▶ _Exercise goal_
Identify, in the records below, every line where the string "used" appears, and copy each such line.

▶ _Data for analysis_
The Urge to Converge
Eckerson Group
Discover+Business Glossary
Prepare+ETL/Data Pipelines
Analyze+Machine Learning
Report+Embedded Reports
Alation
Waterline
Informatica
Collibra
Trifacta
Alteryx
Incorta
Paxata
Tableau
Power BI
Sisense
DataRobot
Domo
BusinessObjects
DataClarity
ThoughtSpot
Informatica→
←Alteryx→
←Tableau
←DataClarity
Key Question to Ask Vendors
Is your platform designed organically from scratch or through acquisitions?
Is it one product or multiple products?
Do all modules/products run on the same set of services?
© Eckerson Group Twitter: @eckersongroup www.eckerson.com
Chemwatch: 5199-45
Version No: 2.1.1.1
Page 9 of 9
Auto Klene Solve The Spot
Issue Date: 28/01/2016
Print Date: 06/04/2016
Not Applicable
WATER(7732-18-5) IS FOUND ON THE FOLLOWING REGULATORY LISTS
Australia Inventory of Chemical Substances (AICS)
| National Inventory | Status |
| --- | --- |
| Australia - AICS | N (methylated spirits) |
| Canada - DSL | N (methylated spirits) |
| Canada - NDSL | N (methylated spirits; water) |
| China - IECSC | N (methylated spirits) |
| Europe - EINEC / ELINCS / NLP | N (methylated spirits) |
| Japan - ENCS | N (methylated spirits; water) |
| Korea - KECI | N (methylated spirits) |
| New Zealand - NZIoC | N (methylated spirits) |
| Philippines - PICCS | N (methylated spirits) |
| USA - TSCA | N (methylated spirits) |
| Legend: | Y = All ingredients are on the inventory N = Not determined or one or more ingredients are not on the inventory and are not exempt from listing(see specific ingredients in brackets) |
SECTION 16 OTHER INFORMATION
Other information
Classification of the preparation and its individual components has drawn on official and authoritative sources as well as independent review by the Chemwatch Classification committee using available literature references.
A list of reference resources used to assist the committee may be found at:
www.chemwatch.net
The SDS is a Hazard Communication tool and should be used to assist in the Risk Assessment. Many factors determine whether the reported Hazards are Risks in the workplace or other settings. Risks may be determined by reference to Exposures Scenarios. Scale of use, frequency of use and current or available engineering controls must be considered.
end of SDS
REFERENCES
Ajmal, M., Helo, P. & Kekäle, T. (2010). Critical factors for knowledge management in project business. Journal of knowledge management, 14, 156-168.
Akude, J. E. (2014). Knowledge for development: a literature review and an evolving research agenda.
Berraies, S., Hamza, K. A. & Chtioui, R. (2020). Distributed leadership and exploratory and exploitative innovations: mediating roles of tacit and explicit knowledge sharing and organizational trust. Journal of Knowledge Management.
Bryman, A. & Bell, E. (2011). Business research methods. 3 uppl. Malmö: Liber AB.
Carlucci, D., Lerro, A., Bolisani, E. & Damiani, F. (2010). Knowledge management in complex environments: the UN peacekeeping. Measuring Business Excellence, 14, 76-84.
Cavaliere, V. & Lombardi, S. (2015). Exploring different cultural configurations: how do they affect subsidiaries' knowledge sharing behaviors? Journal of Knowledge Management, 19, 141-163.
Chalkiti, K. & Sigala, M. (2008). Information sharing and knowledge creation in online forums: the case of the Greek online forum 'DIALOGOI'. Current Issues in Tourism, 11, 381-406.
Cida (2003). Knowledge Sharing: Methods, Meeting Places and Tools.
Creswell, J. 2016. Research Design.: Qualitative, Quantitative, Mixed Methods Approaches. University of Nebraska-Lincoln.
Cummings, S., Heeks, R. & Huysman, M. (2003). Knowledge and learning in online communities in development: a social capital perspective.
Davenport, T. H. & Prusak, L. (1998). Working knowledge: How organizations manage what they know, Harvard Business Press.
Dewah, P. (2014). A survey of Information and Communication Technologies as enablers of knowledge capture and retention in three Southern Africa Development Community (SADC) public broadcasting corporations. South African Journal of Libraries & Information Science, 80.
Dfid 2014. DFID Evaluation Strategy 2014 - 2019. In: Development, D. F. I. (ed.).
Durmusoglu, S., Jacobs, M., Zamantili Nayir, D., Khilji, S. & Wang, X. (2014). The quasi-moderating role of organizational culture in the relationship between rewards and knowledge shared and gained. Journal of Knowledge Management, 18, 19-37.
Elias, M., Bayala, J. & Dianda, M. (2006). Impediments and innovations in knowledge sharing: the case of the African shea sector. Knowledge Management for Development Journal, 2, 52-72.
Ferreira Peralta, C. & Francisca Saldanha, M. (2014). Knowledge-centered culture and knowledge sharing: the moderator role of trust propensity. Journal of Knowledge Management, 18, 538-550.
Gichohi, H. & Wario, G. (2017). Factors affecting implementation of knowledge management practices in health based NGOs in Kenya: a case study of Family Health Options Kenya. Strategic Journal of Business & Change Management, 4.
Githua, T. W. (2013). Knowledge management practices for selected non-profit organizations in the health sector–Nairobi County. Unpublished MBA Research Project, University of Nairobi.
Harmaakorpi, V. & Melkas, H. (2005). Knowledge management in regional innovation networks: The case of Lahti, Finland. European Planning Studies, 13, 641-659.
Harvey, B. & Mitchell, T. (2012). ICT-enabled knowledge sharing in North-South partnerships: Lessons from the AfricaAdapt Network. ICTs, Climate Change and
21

▶ _Result of this task_
A list of reference resources used to assist the committee may be found at:
The SDS is a Hazard Communication tool and should be used to assist in the Risk Assessment. Many factors determine whether the reported Hazards are Risks in the workplace or other settings. Risks may be determined by reference to Exposures Scenarios. Scale of use, frequency of use and current or available engineering controls must be considered.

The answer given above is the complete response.